In 2005, the Department conducted a tangible personal property tax audit of Cox Interior for the tax years 2001 through 2004 and issued a Notice of Assessment. Cox Interior paid the assessed tax and interest in March 2006 and then filed refund claims in July 2007 in the amount of $44,717.00 representing a portion of the tax and interest paid in March 2006. The Department denied Cox Interior’s refund claims on August 17, 2007. Cox Interior submitted a Protest on August 28, 2007, which was within the forty-five (45) day statutory period for filing a Protest.
KRS 134.590(2) provides for a two (2) year statute of limitations for a taxpayer to file a refund claim for tangible personal property taxes paid and KRS 131.110 provides a taxpayer forty-five (45) days to file a protest of the Department’s denial of refund claims. KRS 134.590 also provides that no ad valorem taxes will be refunded unless the taxpayer has properly exhausted its administrative remedies.
At issue was whether Cox Interior forfeited its ability to file a refund claim under KRS 134.590 by paying the tax first. The Department asserted that Cox Interior effectively waived the right to a refund by failing to protest the assessment at the time it paid the tax.
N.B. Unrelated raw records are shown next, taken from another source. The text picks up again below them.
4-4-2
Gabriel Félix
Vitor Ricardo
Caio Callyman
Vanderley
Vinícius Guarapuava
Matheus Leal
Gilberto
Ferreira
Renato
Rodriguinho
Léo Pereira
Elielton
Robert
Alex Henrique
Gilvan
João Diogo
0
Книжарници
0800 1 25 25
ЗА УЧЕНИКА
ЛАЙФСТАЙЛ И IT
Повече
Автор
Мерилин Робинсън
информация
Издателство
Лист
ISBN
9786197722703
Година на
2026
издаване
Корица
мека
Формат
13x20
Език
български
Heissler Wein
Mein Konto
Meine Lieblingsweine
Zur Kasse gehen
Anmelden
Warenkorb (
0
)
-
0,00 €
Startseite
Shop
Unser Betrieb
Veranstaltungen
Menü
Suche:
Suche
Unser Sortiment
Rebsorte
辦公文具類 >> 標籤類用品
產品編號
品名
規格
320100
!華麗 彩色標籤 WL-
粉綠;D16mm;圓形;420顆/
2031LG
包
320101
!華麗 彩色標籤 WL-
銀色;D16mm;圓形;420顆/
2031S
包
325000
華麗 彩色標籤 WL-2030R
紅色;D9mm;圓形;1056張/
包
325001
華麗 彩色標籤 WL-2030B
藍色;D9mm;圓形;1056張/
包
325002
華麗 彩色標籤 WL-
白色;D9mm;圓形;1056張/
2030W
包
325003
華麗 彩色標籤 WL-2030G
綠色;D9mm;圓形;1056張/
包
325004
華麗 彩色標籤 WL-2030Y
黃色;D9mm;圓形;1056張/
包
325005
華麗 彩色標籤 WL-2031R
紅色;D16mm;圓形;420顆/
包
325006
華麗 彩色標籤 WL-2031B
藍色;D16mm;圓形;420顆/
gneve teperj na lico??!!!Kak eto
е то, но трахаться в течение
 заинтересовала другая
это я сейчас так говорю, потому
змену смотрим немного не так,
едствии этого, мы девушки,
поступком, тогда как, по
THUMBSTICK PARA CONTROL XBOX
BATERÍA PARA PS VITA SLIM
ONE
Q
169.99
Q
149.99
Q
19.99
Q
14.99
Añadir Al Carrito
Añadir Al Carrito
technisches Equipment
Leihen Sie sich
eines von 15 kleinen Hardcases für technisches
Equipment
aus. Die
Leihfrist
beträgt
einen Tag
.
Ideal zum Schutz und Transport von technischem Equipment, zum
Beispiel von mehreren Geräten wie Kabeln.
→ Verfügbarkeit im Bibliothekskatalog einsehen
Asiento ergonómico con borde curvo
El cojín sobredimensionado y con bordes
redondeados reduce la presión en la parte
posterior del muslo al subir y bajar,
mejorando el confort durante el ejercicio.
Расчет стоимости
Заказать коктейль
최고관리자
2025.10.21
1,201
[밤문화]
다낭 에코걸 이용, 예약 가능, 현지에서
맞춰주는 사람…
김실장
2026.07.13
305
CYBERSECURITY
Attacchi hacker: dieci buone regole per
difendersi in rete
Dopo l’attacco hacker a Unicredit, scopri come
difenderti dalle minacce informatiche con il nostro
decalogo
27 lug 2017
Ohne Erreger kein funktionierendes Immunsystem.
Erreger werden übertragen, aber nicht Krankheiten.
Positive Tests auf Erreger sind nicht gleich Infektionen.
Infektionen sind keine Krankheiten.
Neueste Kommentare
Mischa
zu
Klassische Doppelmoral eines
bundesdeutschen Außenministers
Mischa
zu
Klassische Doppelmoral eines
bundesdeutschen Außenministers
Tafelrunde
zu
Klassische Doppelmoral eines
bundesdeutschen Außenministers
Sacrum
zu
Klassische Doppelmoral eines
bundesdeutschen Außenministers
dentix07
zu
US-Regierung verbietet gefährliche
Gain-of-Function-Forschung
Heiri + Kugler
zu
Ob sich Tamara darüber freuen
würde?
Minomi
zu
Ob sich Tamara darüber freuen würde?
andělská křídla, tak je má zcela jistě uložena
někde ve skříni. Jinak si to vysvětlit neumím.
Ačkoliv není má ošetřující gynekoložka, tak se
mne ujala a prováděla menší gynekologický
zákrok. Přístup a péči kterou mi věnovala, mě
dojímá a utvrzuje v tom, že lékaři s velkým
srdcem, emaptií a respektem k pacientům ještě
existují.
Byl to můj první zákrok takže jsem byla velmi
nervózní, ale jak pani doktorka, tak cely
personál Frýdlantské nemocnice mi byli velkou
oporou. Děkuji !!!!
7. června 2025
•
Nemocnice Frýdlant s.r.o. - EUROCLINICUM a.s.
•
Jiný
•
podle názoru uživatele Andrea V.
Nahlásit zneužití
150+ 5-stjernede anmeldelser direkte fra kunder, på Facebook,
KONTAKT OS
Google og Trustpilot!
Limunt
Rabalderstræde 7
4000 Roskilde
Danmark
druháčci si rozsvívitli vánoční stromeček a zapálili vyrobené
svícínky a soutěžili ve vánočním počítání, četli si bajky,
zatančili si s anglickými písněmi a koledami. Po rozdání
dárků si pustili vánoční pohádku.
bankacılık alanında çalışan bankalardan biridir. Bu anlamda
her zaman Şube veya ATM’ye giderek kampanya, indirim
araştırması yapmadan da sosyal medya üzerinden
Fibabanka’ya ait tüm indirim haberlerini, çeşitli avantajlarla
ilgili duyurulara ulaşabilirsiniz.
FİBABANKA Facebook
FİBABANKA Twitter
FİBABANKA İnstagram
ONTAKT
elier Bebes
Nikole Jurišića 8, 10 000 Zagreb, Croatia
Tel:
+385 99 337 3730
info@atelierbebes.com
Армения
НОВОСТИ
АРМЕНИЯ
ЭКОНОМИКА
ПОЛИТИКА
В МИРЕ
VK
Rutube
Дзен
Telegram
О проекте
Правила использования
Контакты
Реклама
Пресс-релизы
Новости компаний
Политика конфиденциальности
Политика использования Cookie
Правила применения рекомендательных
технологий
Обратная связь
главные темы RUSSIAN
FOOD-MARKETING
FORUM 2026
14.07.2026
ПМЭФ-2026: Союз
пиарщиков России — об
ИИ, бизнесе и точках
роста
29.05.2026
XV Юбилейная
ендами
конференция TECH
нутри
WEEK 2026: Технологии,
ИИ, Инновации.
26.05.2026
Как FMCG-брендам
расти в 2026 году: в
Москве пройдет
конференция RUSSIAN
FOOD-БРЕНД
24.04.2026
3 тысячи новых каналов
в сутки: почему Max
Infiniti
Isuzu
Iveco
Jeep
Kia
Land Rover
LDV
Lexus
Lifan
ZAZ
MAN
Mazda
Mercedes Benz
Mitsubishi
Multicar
The Court of Appeals, affirming the Franklin Circuit Court and Kentucky Board of Tax Appeals’ Opinions, held that Cox Interior’s failure to protest the original assessments made at the conclusion of the audit did not preclude it from filing a refund claim if it later on discovered that it had overpaid its property taxes. The Court further stated, “Requiring a taxpayer to protest taxes prior to payment as a mandatory condition in order to later request a refund creates unnecessary and inefficient procedural obstacles for the taxpayer.”
The Franklin Circuit Court’s Opinion cited to Cabinet v. Castleton, Inc., 826 S.W.2d 334 (Ky. App. 1992), a sales and use tax case which held that, “the remedy for filing a claim for a refund of taxes…is not conditioned upon satisfaction of the procedural requirements provided in 131.110 for filing a protest of tax assessment.” The Franklin Circuit Court stated that the Department’s position would have required the exhaustion of two administrative remedies rather than one and would prevent taxpayers from pursuing valid refund claims if no protest was made to the initial tax assessment within forty-five (45) days.
The Department filed a Motion for Discretionary Review with the Supreme Court of Kentucky on December 6, 2010. The Court issued an Order granting same on November 16, 2011.